Second, by bringing with them project and conceptual tools learnt from experts, CorpsAfrica volunteers contribute to the professionalization of local governance in development practices. Although the number of Moroccan associations has exploded since the National Initiative for Human Development (INDH)'s launch in 2005, many were born without the necessary tools, skills, and previous experience to carry out efficiently and sustainably local development projects. A model like CorpsAfrica supports the diffusion of expert tools and practices that local associations may not be able to obtain on their own. But the CorpsAfrica model resonates to a large extent with the culture of local governance and participation diffused in Morocco in the past few years. CorpsAfrica's vision supports the local appropriation of issues and tools, and "demand-driven development" - designing and implementing projects based on the needs expressed by communities rather in fields chosen ex ante that might not be as relevant in the local context. "For greater impact, development volunteers must learn to act as facilitators rather than serve as assigned project managers," explains Liz Fanning.

Third, CorpsAfrica's model raises awareness among volunteers on domestic development issues, and shows the benefits of their own involvement in their own country's development. CorpsAfrica's volunteers desire to help their own country develop to its full potential, rather than leaving it to foreigners who will not stay on long-term and have no previous attachment to the country. In other words, domestic volunteers want the opportunity to act upon change themselves, rather than giving that responsibility to others. Liz Fanning also underlines local service as more sustainable and strategic: "the cultural and language learning curves are much less steep, international travel expenses are almost zero, and the benefits of the transformative experience on the volunteers themselves will stay in the country."

This transformative aspect of the service is important. For Moroccan volunteers often from educated and urban backgrounds, immersing themselves in remote rural communities is also an experience that entails a lot of personal learning. Through their service, volunteers get to see their own country in a completely different way, outside their comfort zone. Being confronted with drastically different ways of life within Morocco challenges their views, beliefs, habits, and misconceptions.

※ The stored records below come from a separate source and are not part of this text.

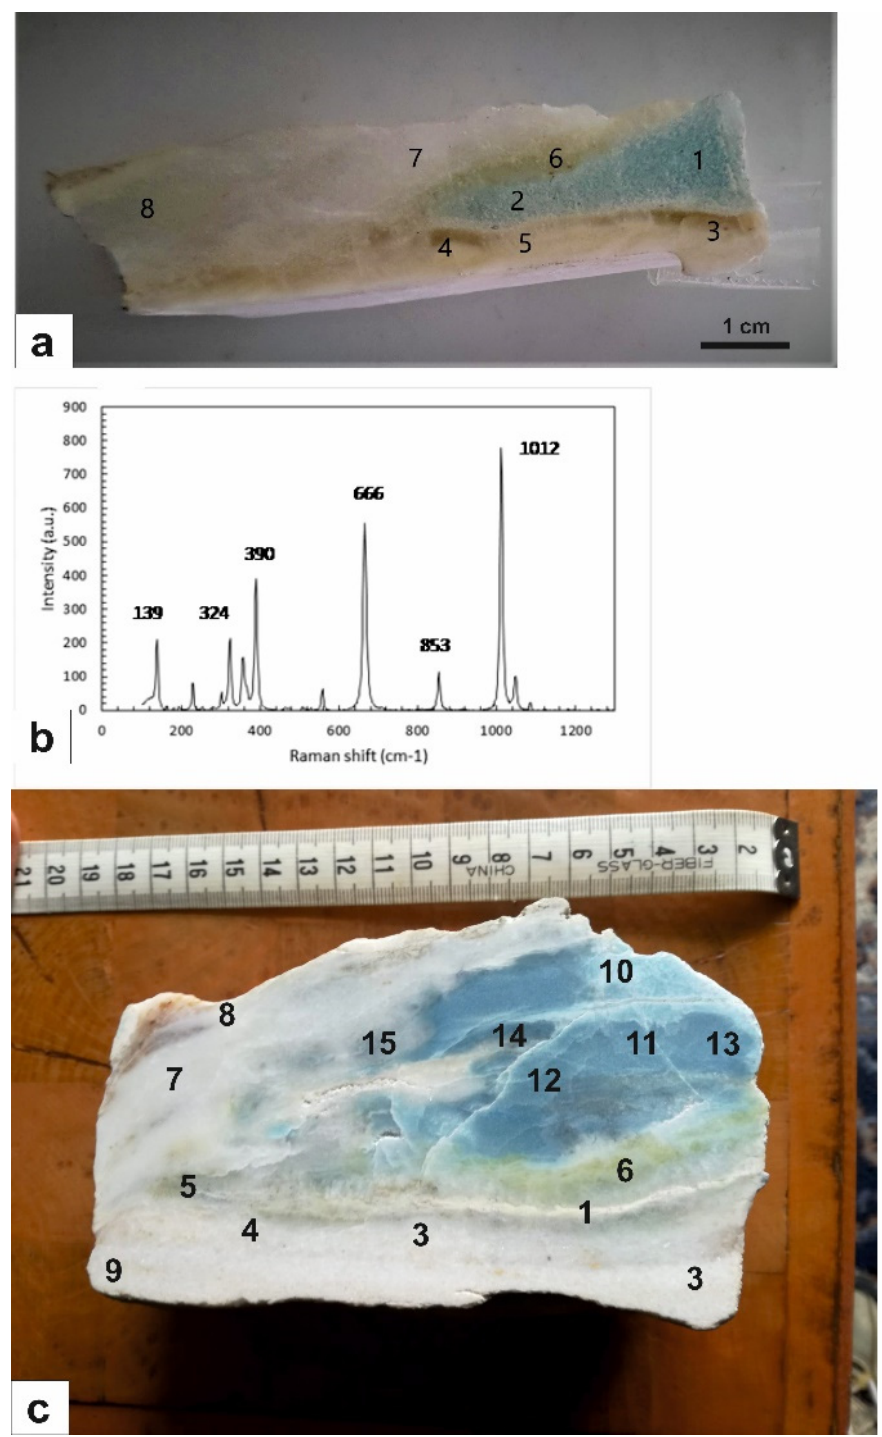
Figure 13. ( a ) Sample from the right side of the valley, showing the points analyzed by Raman spectroscopy: points 1 and 2 = diopside; points 3, 4 and 6 = lizardite; point 5 = calcite; points 7 and 8 = forsterite; ( b ) Raman spectrum of the studied diopside; ( c ) sample from the left side with the analyzed points: point 1 = dolomite; points 2, 3, 4, 7, 8, 9, 15 = calcite; points 10, 11, 12, 13 = diopside; point 14 = tremolite; point 5 = forsterite; point 6 = lizardite. The spectra of the diopside from theSissone valley are characterized by two intense bands corresponding to the Si–O nbr stretching mode (1012 cm − 1 ) and to the stretching of Si–O br bonds (664–666 cm − 1 ) (Figure 13b; Table 6). In the 500–560 cm − 1 region there are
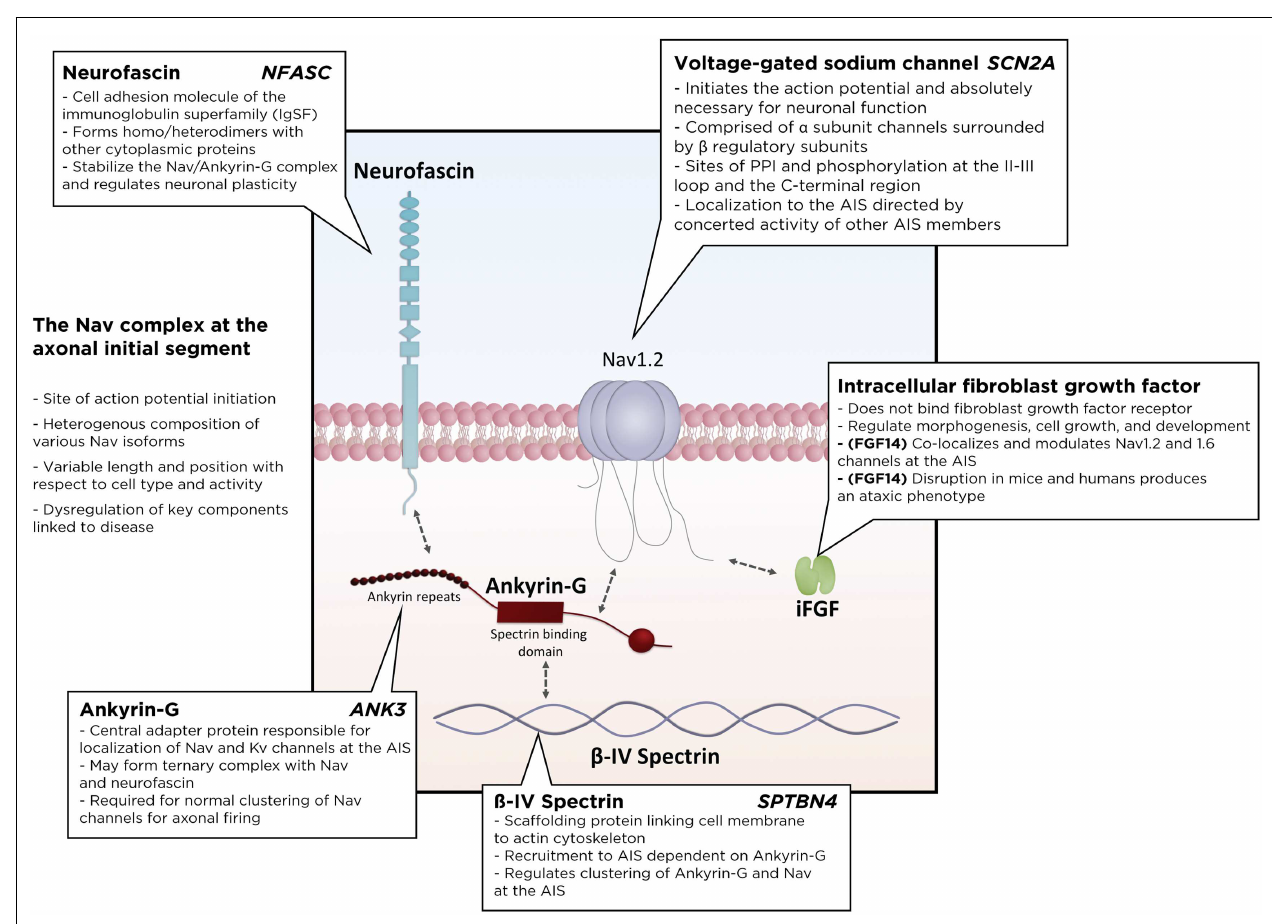
FIGURE 2 | Schematic of the Nav macromolecular complex at the axonal initial segment (AIS) .Voltage-gated sodium channels form a tightly regulated complex with several critical regulatory and scaffolding proteins, including ankyrin-G, β 4-spectrin, neurofascin, and intracellular fibroblast growth factors. PPI, protein–protein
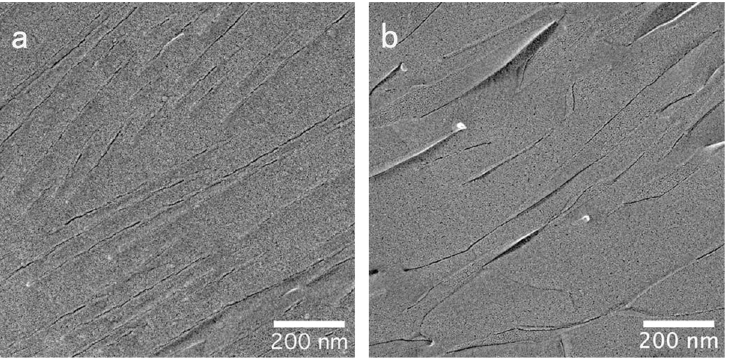
Figure 4. Typical images of 9-2-2-6 ( a ), and 11-2-2-6 ( b ) solutions observed by freeze-fracture TEM.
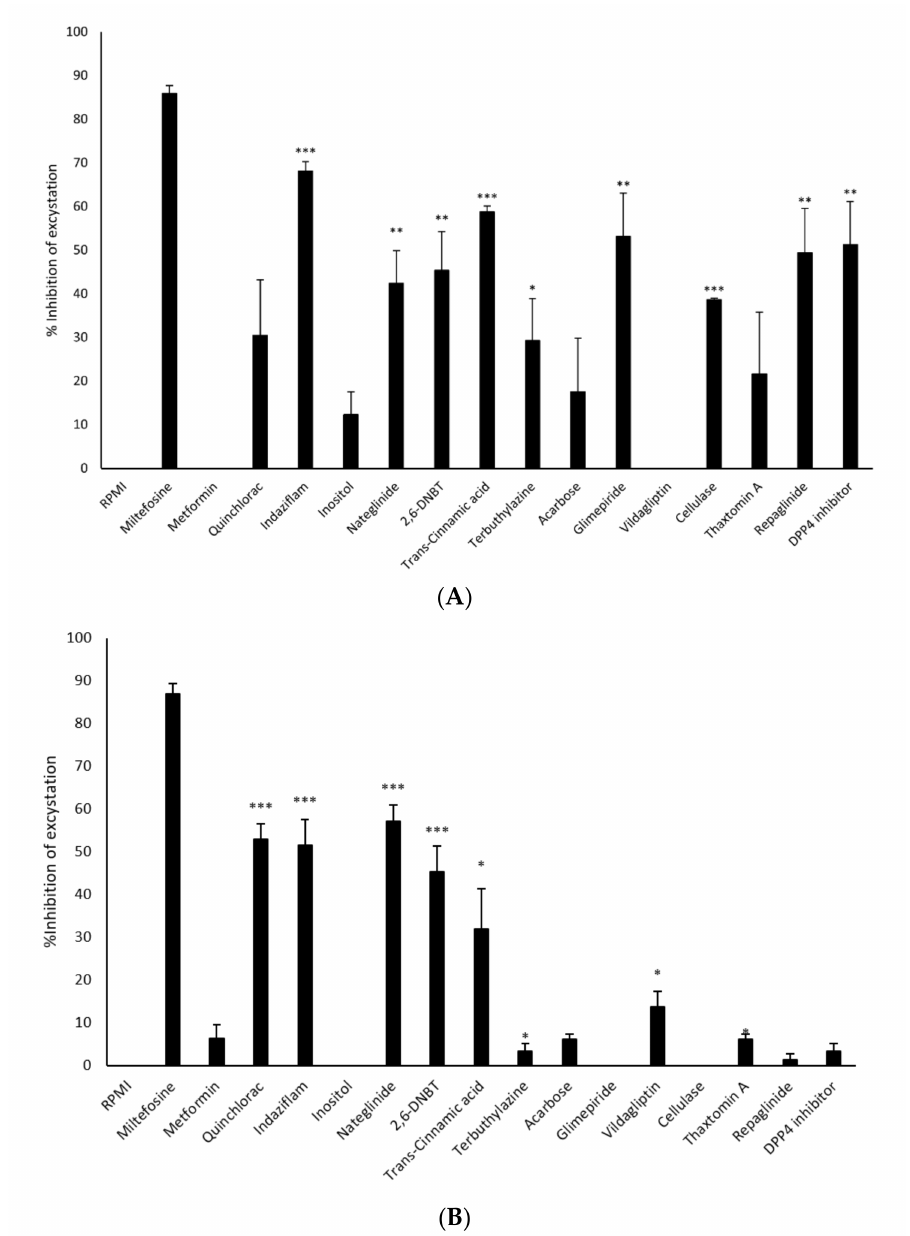
Figure 3. ( A ) Inhibition of excystation of N. fowleri cysts. N. fowleri cysts were incubated with 100 µ M drugs and/or solvent in 24-well plates containing RPMI-1640 on HeLa monolayers for 24 h and number of viable trophozoites were then enumerated. Percentage inhibition of excystation was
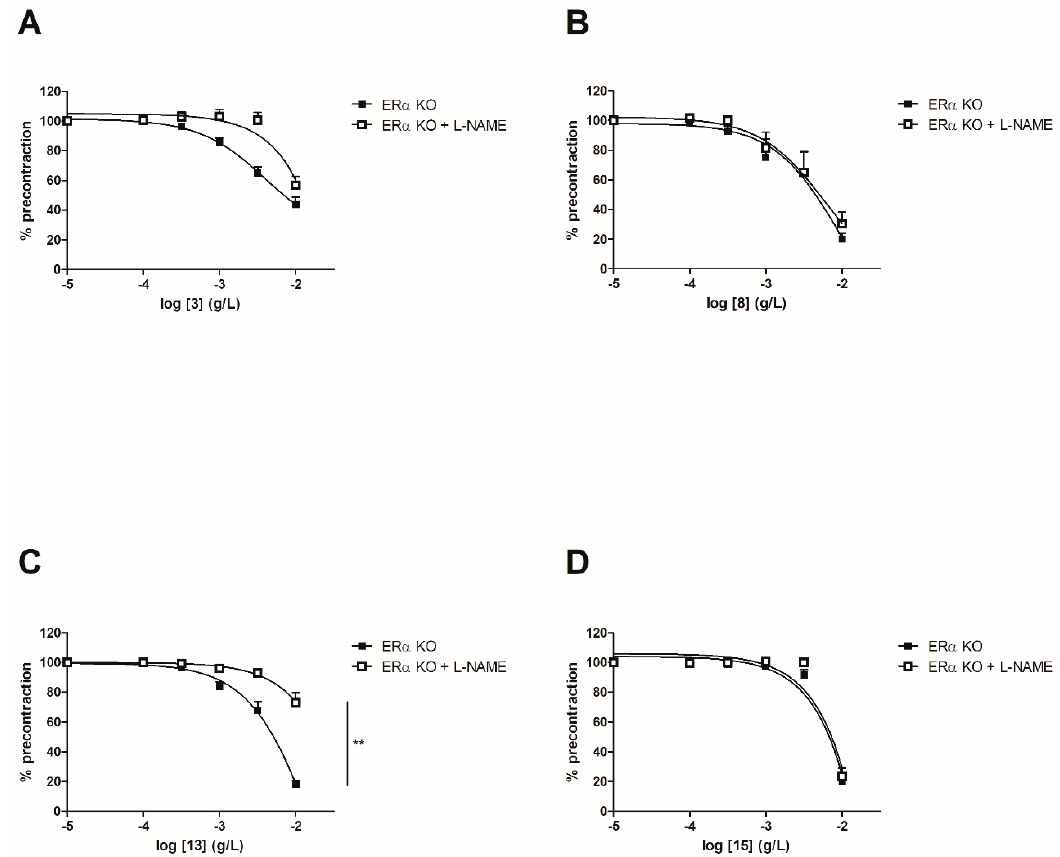
Figure 5. Concentration-response curves for the vasorelaxation effect on ER α KO mice thoracic aorta of synthetic chalcones 3 ( A ), 8 ( B ), 13 ( C ) and 15 ( D ). Mice were ovariectomized 7 days before the experiment. Vessels were pre-contracted with U46619, phenylephrine, and serotonin, at 80 % of their maximal response. The presence of functional endothelium was assessed by determining the ability of acetylcholine (10 µ M) to induce more than 50% relaxation of pre-contracted rings. Results are expressed in percentage of precontraction ( y -axis) following the concentration ( x -axis). L-NAME only prevented the chalcone 13 -induced vasorelaxation (81.96 ± 2.46% vs 26.96 ± 6.72%) while having no effect with synthetic chalcones 3 , 8 and 15 . N = 4–7, ** p < 0.01 (Mann-Whitney).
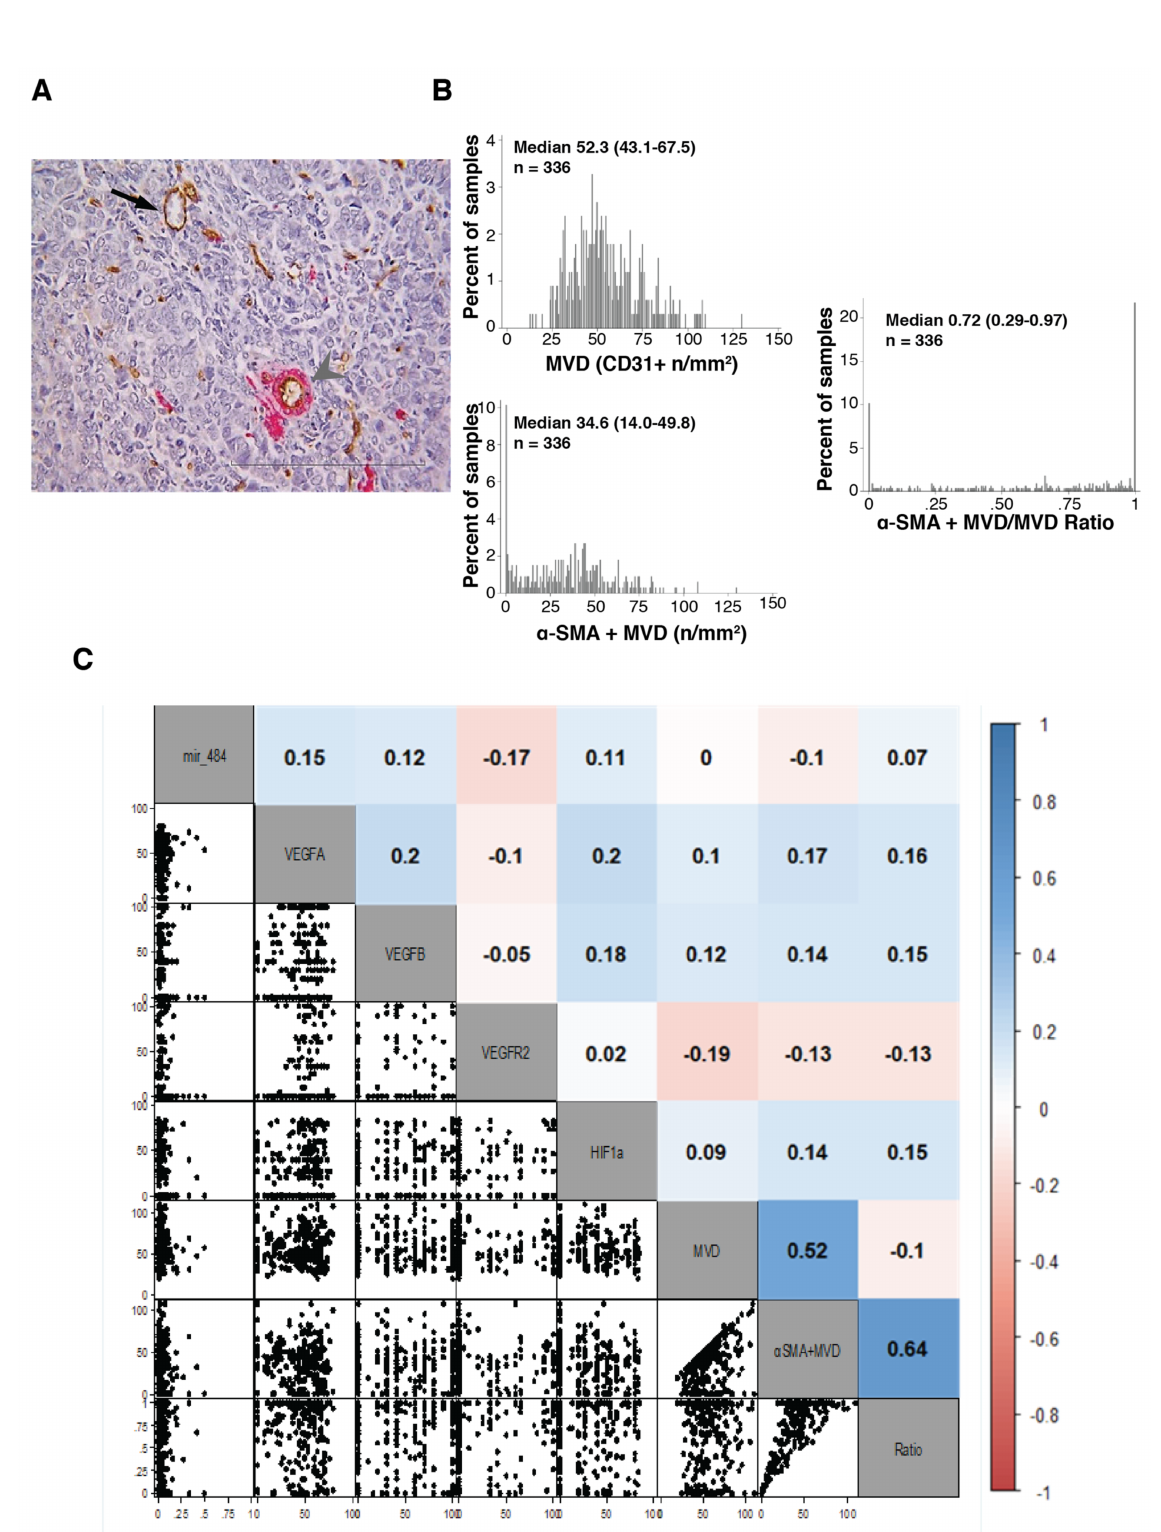
Figure 2. Evaluation of MVD in MITO16A population and its correlation with selected angiogenesis-related genes. ( A ). Representative picture showing CD31-positive intratumoral microvessels (arrow) and CD31-positive entities associated with α -SMA positive cells (arrowhead) (magnification 40 × , scale bar 100 µ m). The microvessel density (MVD) and the α SMA+ microvessel density ( α SMA + MVD) were expressed as mean number of vessel per mm 2 . ( B ). Distribution of CD31 and α -SMA expression in the analyzed samples. On the left, the distribution of α -SMA + MVD/MVD ratio is shown. ( C ). Pairwise distribution of biomarkers. The correlogram plot reports the Kendall’s tau values. On the right is shown the color scale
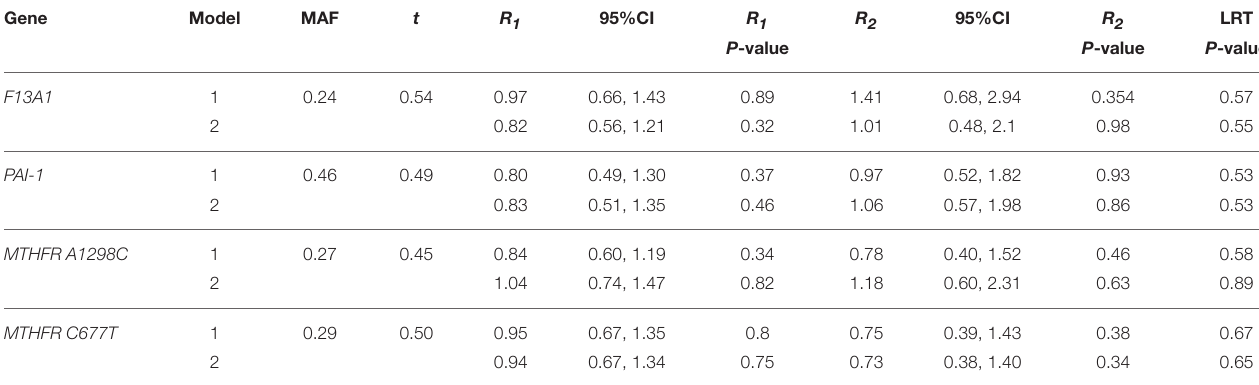
TABLE 4 | Relative risk with 95% CI, P -values, and LRT P -values of models 1 (Unadjusted) and 2 (Adjusted) for 4 thrombopilic genes ( F13A1, PAI-1, MTHFR A1298C, and MTHFR C677T ), With MAF and transmission ratio ( t ), on an intrauterine growth restriction dataset collected from a Canadian hospital between 1998 and 2000.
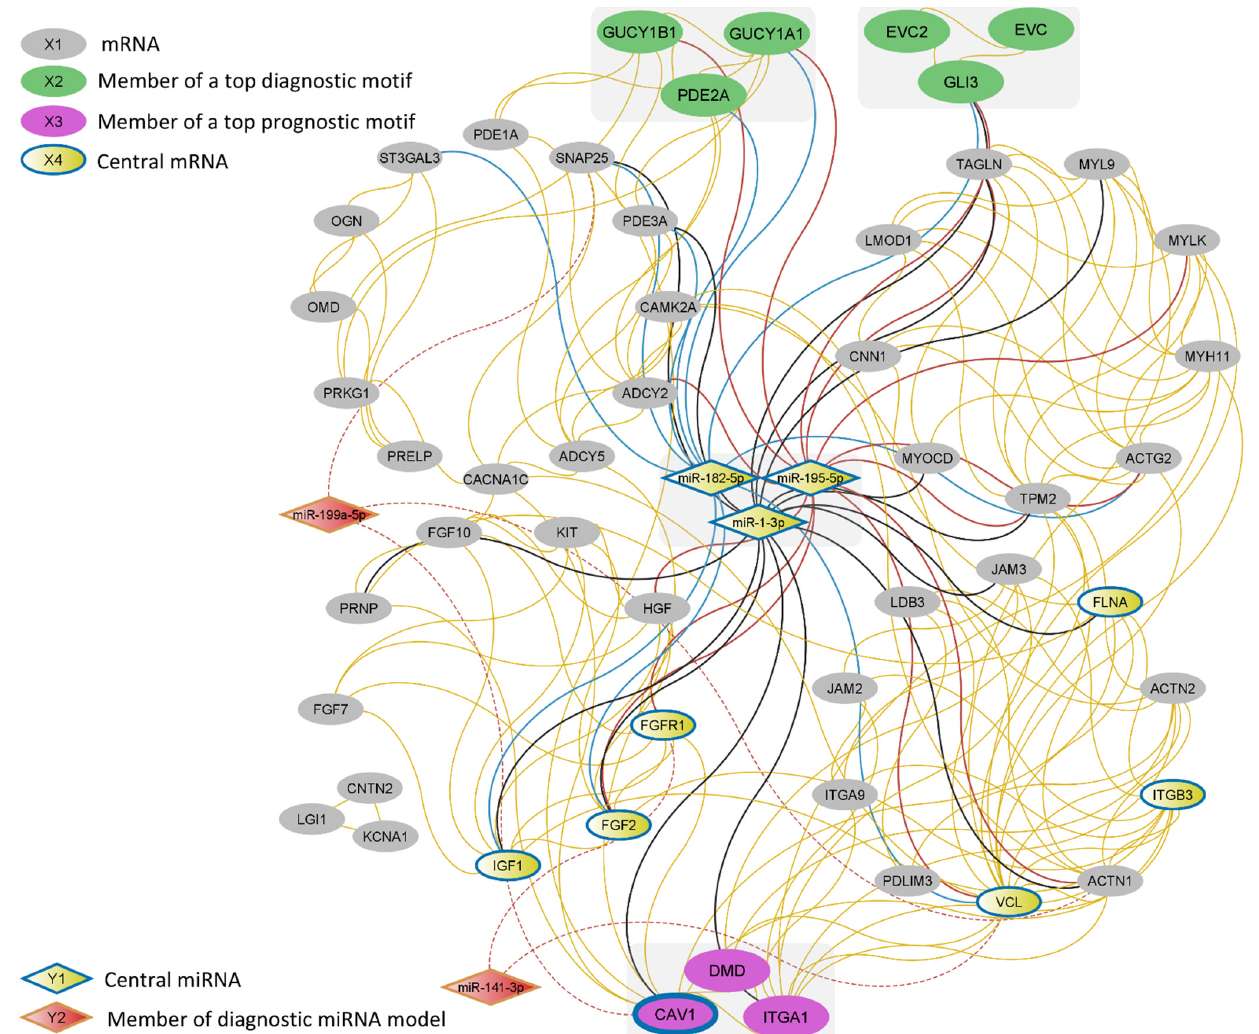
Figure 4. A network of top motifs from the 13 motif ranking scenarios and their miRNA regulators. The top 10 central RNAs based on the Latora closeness [31] are marked by blue margins. Yellow edges represent protein–protein interactions. MiR-182-5p, miR-195-5p, miR-1-3p interactions are represented with blue, red, and black solid lines, respectively. The interactions of the members of the miRNA diagnostic model are represented by dashed lines. To reduce complexity, only the 3 miRNAs that were among the top 10 central RNAs and the two miRNAs from the multi-candidate discriminatory miRNA combination are shown. The complete interaction data of the network consisting of 109 miRNAs, 51 mRNAs, and 435 edges are available in Supplementary Table S7.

How can CorpsAfrica evolve in Morocco? Liz Fanning hopes to enhance the diversity of backgrounds within the cohort in the future, and contemplates reaching out to older volunteers who may have either a professional or a personal interest in the program. CorpsAfrica is also investigating the possibility for volunteers to serve in their own communities. Finally, while sending volunteers to rural communities has been the model until now, Liz Fanning sees avenues for service in urban communities on the long-term, as urban areas face acute development issues of Morocco in terms of extreme poverty and socio-economic exclusion.

And beyond Morocco? Liz Fanning affirms her belief in a culture of inter-continental African service to address broader development issues and promote understanding and opportunity across the continent. With the organization's upcoming expansion to Senegal and Malawi, CorpsAfrica's efforts to address development issues on the African continent through inter-African service cooperation are taking a new turn.